I’ll be covering SXSW Interactive for Firedoglake over the next 5 days. My coverage will focus on the intersection of technology and politics. Here’s my preview with selected highlights from the conference:
SXSW Interactive is world-renowned as a place where startup companies strike the deals that make them successful, where cutting edge mobile apps are launched, and where corporations come to master the use of new technologies.
None of that really interests me, to be honest — there are countless websites where you can learn the latest corporate news about where the venture capital is flying.
Instead, I want to look at what these technologies mean for our future at the intersection of tech and politics. It’s almost trite to point out how fast our world is changing but it’s true nonetheless. Innovative, disruptive technologies are altering how we communicate, socialize, organize, how we keep and share secrets. During chaotic times, there are always some who celebrate how new ideas will save our world and others who decry how they’ll bring about our doom. The truth is almost always somewhere in between — new technologies change us. Humanity is still evolving, sometimes quite quickly, and to pretend we’re still (or should be) the same as our plains-dwelling ancestors strikes me as misguided and naive.
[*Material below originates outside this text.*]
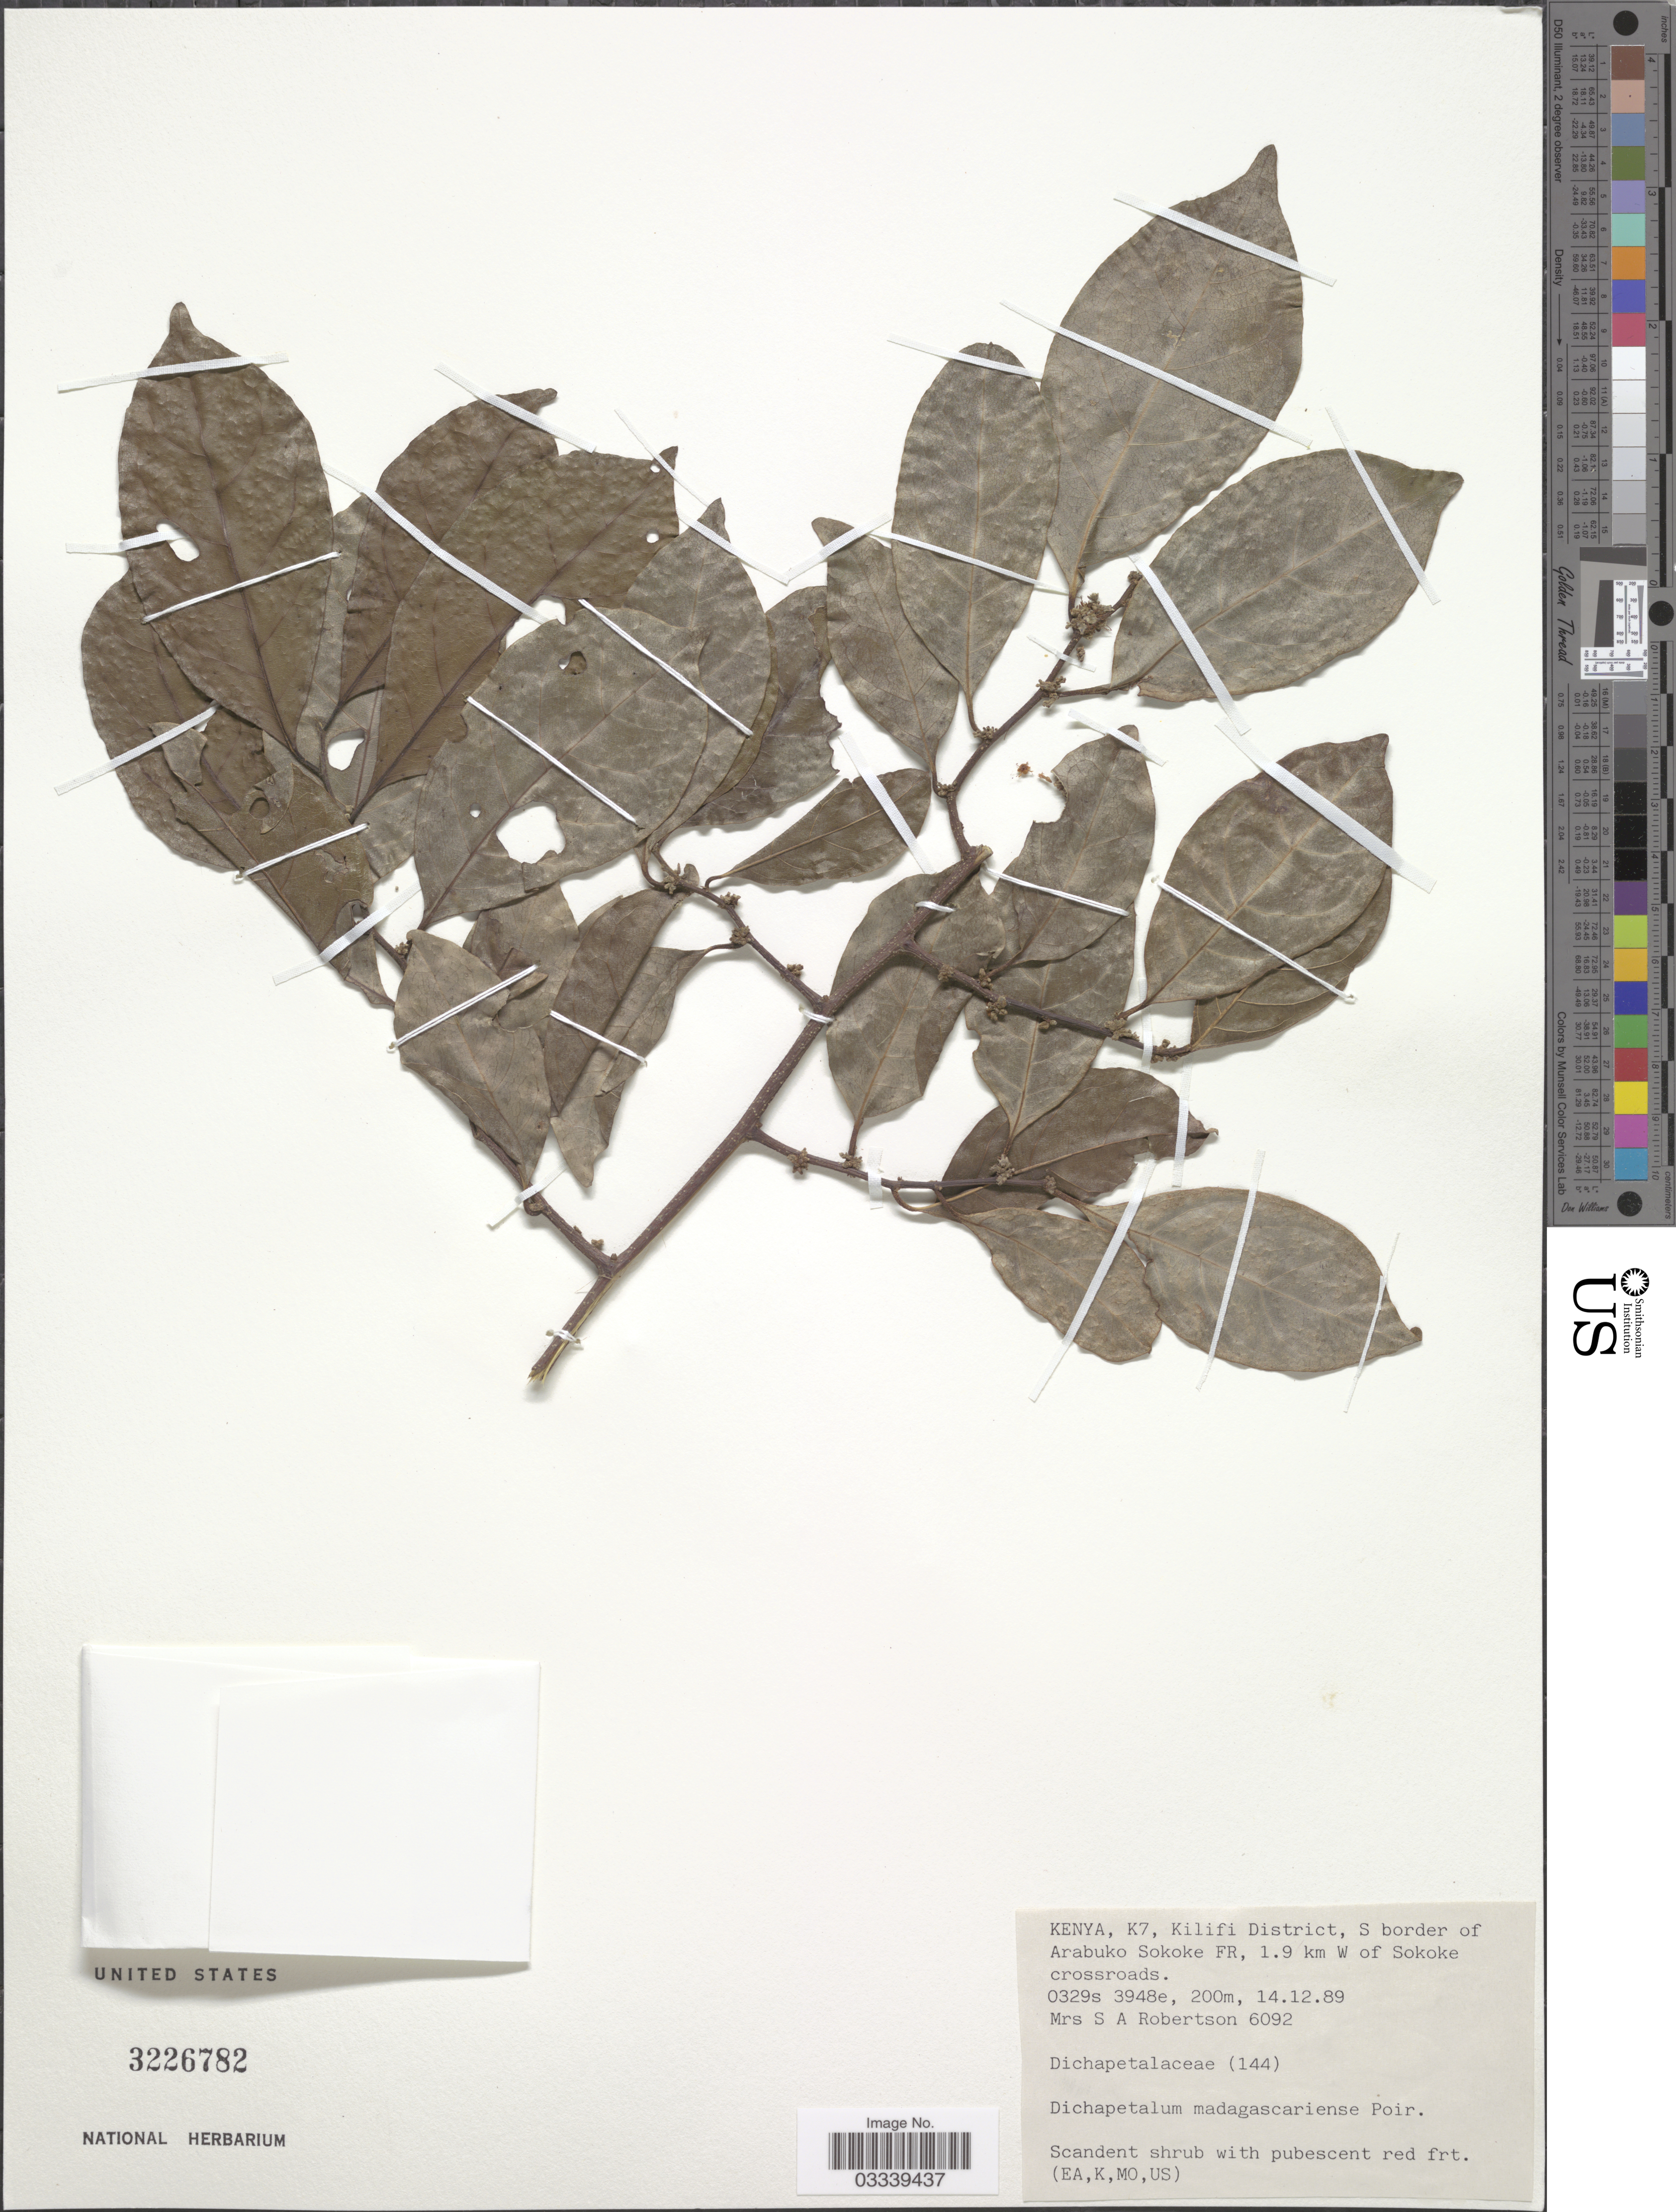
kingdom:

Of course, we must go into the future with our eyes open. New technologies bring new dangers, and sometimes those dangers only become apparent when we ask who is in control. The answers are rarely simple — modern mobile and camera technologies increase the ease of government surveillance, but also create the possibility of citizen sousveillance. I want to know what’s coming, not so we can try to stuff the genies back in their bottles, but so we can liberate their wishes for the people, not just the powerful.
I also wrote about some bad news for Tweetdeck that Twitter announced early this week, perhaps hoping to fly under the radar behind the SXSW buzz:
This news, while disappointing, is probably not shocking to many that follow social media. All companies including Adobe itself are moving away from the AIR platform for application development, and though that version of the software was once the most feature rich it had gone without an update in a long time.
But more so, many who worked in social media dreaded the acquisition of Tweetdeck by Twitter. Predictably, the mobile versions have languished. For a long time, a fork of the project called Tweakdeck was a better choice on Android, but it also is out of date. All current versions are lacking in key features of the original Tweetdeck. Bugs linger in the Mac & PC versions long after being fixed on the Web. It’s hard not to agree with TechCrunch that “Given the clear focus on the web apps, it may just be a matter of time before the native apps will also get the ax.”